Please repeat the records below exactly, skipping any pictures.

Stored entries
___

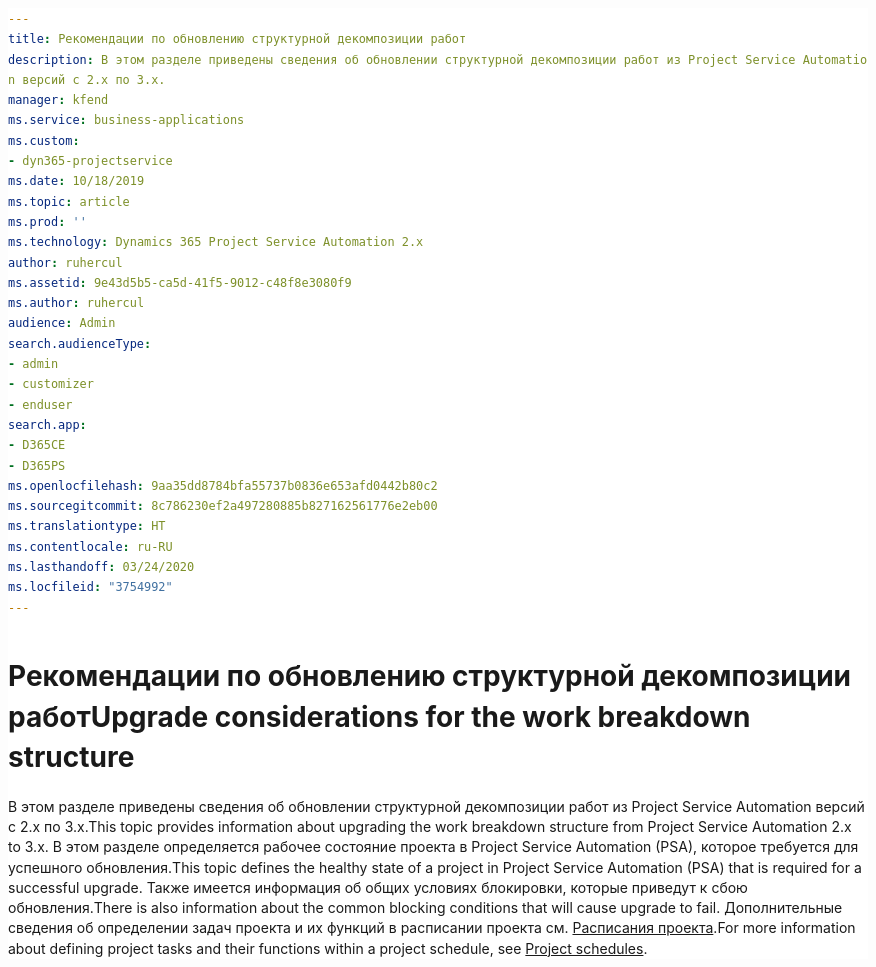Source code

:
 ```yaml
---
title: Рекомендации по обновлению структурной декомпозиции работ
description: В этом разделе приведены сведения об обновлении структурной декомпозиции работ из Project Service Automation версий с 2.x по 3.x.
manager: kfend
ms.service: business-applications
ms.custom:
- dyn365-projectservice
ms.date: 10/18/2019
ms.topic: article
ms.prod: ''
ms.technology: Dynamics 365 Project Service Automation 2.x
author: ruhercul
ms.assetid: 9e43d5b5-ca5d-41f5-9012-c48f8e3080f9
ms.author: ruhercul
audience: Admin
search.audienceType:
- admin
- customizer
- enduser
search.app:
- D365CE
- D365PS
ms.openlocfilehash: 9aa35dd8784bfa55737b0836e653afd0442b80c2
ms.sourcegitcommit: 8c786230ef2a497280885b827162561776e2eb00
ms.translationtype: HT
ms.contentlocale: ru-RU
ms.lasthandoff: 03/24/2020
ms.locfileid: "3754992"
---
```

# <a name="upgrade-considerations-for-the-work-breakdown-structure"></a><span data-ttu-id="96374-103">Рекомендации по обновлению структурной декомпозиции работ</span><span class="sxs-lookup"><span data-stu-id="96374-103">Upgrade considerations for the work breakdown structure</span></span>
<span data-ttu-id="96374-104">В этом разделе приведены сведения об обновлении структурной декомпозиции работ из Project Service Automation версий с 2.x по 3.x.</span><span class="sxs-lookup"><span data-stu-id="96374-104">This topic provides information about upgrading the work breakdown structure from Project Service Automation 2.x to 3.x.</span></span> <span data-ttu-id="96374-105">В этом разделе определяется рабочее состояние проекта в Project Service Automation (PSA), которое требуется для успешного обновления.</span><span class="sxs-lookup"><span data-stu-id="96374-105">This topic defines the healthy state of a project in Project Service Automation (PSA) that is required for a successful upgrade.</span></span> <span data-ttu-id="96374-106">Также имеется информация об общих условиях блокировки, которые приведут к сбою обновления.</span><span class="sxs-lookup"><span data-stu-id="96374-106">There is also information about the common blocking conditions that will cause upgrade to fail.</span></span> <span data-ttu-id="96374-107">Дополнительные сведения об определении задач проекта и их функций в расписании проекта см. [Расписания проекта](project-creating.md).</span><span class="sxs-lookup"><span data-stu-id="96374-107">For more information about defining project tasks and their functions within a project schedule, see [Project schedules](project-creating.md).</span></span>
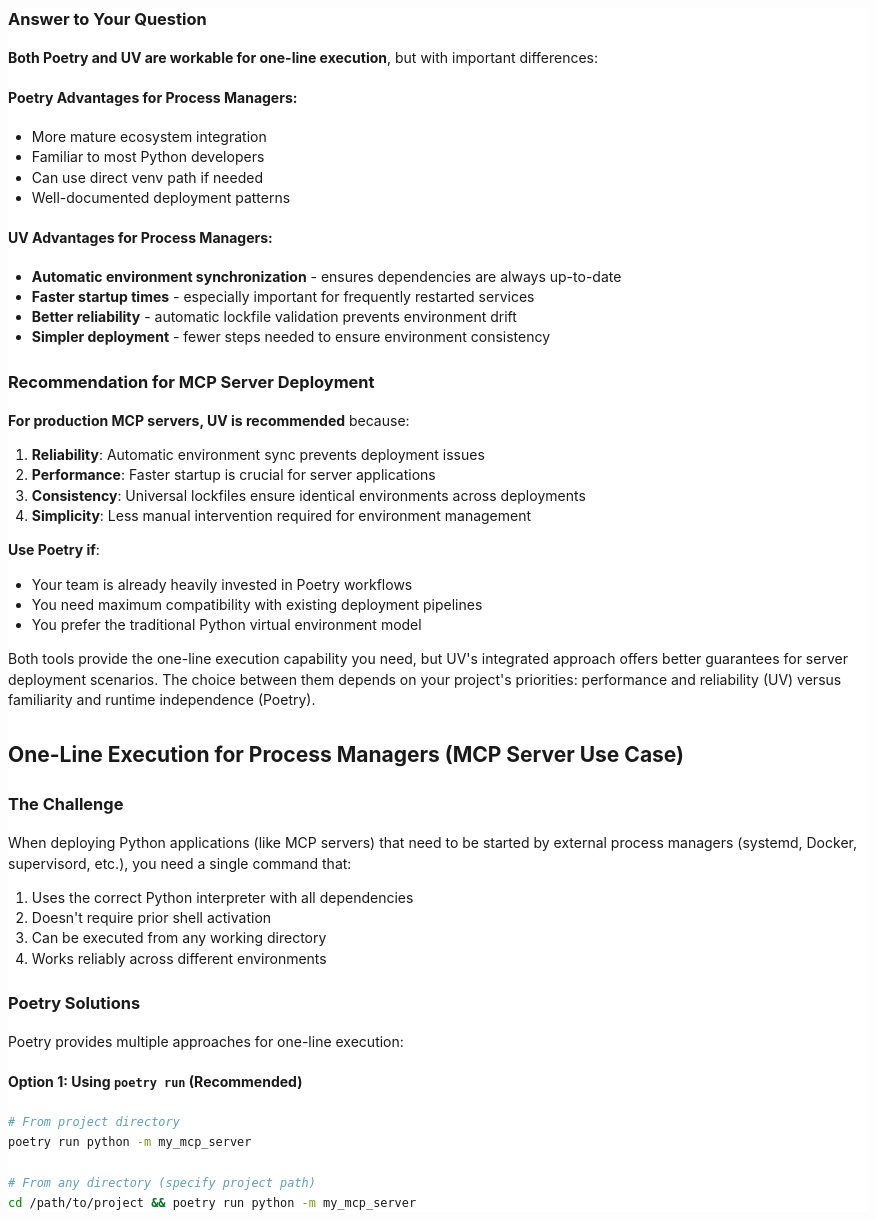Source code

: ### Answer to Your Question

**Both Poetry and UV are workable for one-line execution**, but with important differences:

#### Poetry Advantages for Process Managers:
- More mature ecosystem integration
- Familiar to most Python developers
- Can use direct venv path if needed
- Well-documented deployment patterns

#### UV Advantages for Process Managers:
- **Automatic environment synchronization** - ensures dependencies are always up-to-date
- **Faster startup times** - especially important for frequently restarted services
- **Better reliability** - automatic lockfile validation prevents environment drift
- **Simpler deployment** - fewer steps needed to ensure environment consistency

### Recommendation for MCP Server Deployment

**For production MCP servers, UV is recommended** because:

1. **Reliability**: Automatic environment sync prevents deployment issues
2. **Performance**: Faster startup is crucial for server applications
3. **Consistency**: Universal lockfiles ensure identical environments across deployments
4. **Simplicity**: Less manual intervention required for environment management

**Use Poetry if**:
- Your team is already heavily invested in Poetry workflows
- You need maximum compatibility with existing deployment pipelines
- You prefer the traditional Python virtual environment model

Both tools provide the one-line execution capability you need, but UV's integrated approach offers better guarantees for server deployment scenarios.
The choice between them depends on your project's priorities: performance and reliability (UV) versus familiarity and runtime independence (Poetry).

## One-Line Execution for Process Managers (MCP Server Use Case)

### The Challenge

When deploying Python applications (like MCP servers) that need to be started by external process managers (systemd, Docker, supervisord, etc.), you need a single command that:
1. Uses the correct Python interpreter with all dependencies
2. Doesn't require prior shell activation
3. Can be executed from any working directory
4. Works reliably across different environments

### Poetry Solutions

Poetry provides multiple approaches for one-line execution:

#### Option 1: Using `poetry run` (Recommended)
```bash
# From project directory
poetry run python -m my_mcp_server

# From any directory (specify project path)
cd /path/to/project && poetry run python -m my_mcp_server
```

___

» **Problem solution**
Source code

:
 ```yaml
---
title: Рекомендации по обновлению структурной декомпозиции работ
description: В этом разделе приведены сведения об обновлении структурной декомпозиции работ из Project Service Automation версий с 2.x по 3.x.
manager: kfend
ms.service: business-applications
ms.custom:
- dyn365-projectservice
ms.date: 10/18/2019
ms.topic: article
ms.prod: ''
ms.technology: Dynamics 365 Project Service Automation 2.x
author: ruhercul
ms.assetid: 9e43d5b5-ca5d-41f5-9012-c48f8e3080f9
ms.author: ruhercul
audience: Admin
search.audienceType:
- admin
- customizer
- enduser
search.app:
- D365CE
- D365PS
ms.openlocfilehash: 9aa35dd8784bfa55737b0836e653afd0442b80c2
ms.sourcegitcommit: 8c786230ef2a497280885b827162561776e2eb00
ms.translationtype: HT
ms.contentlocale: ru-RU
ms.lasthandoff: 03/24/2020
ms.locfileid: "3754992"
---
```

# <a name="upgrade-considerations-for-the-work-breakdown-structure"></a><span data-ttu-id="96374-103">Рекомендации по обновлению структурной декомпозиции работ</span><span class="sxs-lookup"><span data-stu-id="96374-103">Upgrade considerations for the work breakdown structure</span></span>
<span data-ttu-id="96374-104">В этом разделе приведены сведения об обновлении структурной декомпозиции работ из Project Service Automation версий с 2.x по 3.x.</span><span class="sxs-lookup"><span data-stu-id="96374-104">This topic provides information about upgrading the work breakdown structure from Project Service Automation 2.x to 3.x.</span></span> <span data-ttu-id="96374-105">В этом разделе определяется рабочее состояние проекта в Project Service Automation (PSA), которое требуется для успешного обновления.</span><span class="sxs-lookup"><span data-stu-id="96374-105">This topic defines the healthy state of a project in Project Service Automation (PSA) that is required for a successful upgrade.</span></span> <span data-ttu-id="96374-106">Также имеется информация об общих условиях блокировки, которые приведут к сбою обновления.</span><span class="sxs-lookup"><span data-stu-id="96374-106">There is also information about the common blocking conditions that will cause upgrade to fail.</span></span> <span data-ttu-id="96374-107">Дополнительные сведения об определении задач проекта и их функций в расписании проекта см. [Расписания проекта](project-creating.md).</span><span class="sxs-lookup"><span data-stu-id="96374-107">For more information about defining project tasks and their functions within a project schedule, see [Project schedules](project-creating.md).</span></span>
Source code

: ### Answer to Your Question

**Both Poetry and UV are workable for one-line execution**, but with important differences:

#### Poetry Advantages for Process Managers:
- More mature ecosystem integration
- Familiar to most Python developers
- Can use direct venv path if needed
- Well-documented deployment patterns

#### UV Advantages for Process Managers:
- **Automatic environment synchronization** - ensures dependencies are always up-to-date
- **Faster startup times** - especially important for frequently restarted services
- **Better reliability** - automatic lockfile validation prevents environment drift
- **Simpler deployment** - fewer steps needed to ensure environment consistency

### Recommendation for MCP Server Deployment

**For production MCP servers, UV is recommended** because:

1. **Reliability**: Automatic environment sync prevents deployment issues
2. **Performance**: Faster startup is crucial for server applications
3. **Consistency**: Universal lockfiles ensure identical environments across deployments
4. **Simplicity**: Less manual intervention required for environment management

**Use Poetry if**:
- Your team is already heavily invested in Poetry workflows
- You need maximum compatibility with existing deployment pipelines
- You prefer the traditional Python virtual environment model

Both tools provide the one-line execution capability you need, but UV's integrated approach offers better guarantees for server deployment scenarios.
The choice between them depends on your project's priorities: performance and reliability (UV) versus familiarity and runtime independence (Poetry).

## One-Line Execution for Process Managers (MCP Server Use Case)

### The Challenge

When deploying Python applications (like MCP servers) that need to be started by external process managers (systemd, Docker, supervisord, etc.), you need a single command that:
1. Uses the correct Python interpreter with all dependencies
2. Doesn't require prior shell activation
3. Can be executed from any working directory
4. Works reliably across different environments

### Poetry Solutions

Poetry provides multiple approaches for one-line execution:

#### Option 1: Using `poetry run` (Recommended)
```bash
# From project directory
poetry run python -m my_mcp_server

# From any directory (specify project path)
cd /path/to/project && poetry run python -m my_mcp_server
```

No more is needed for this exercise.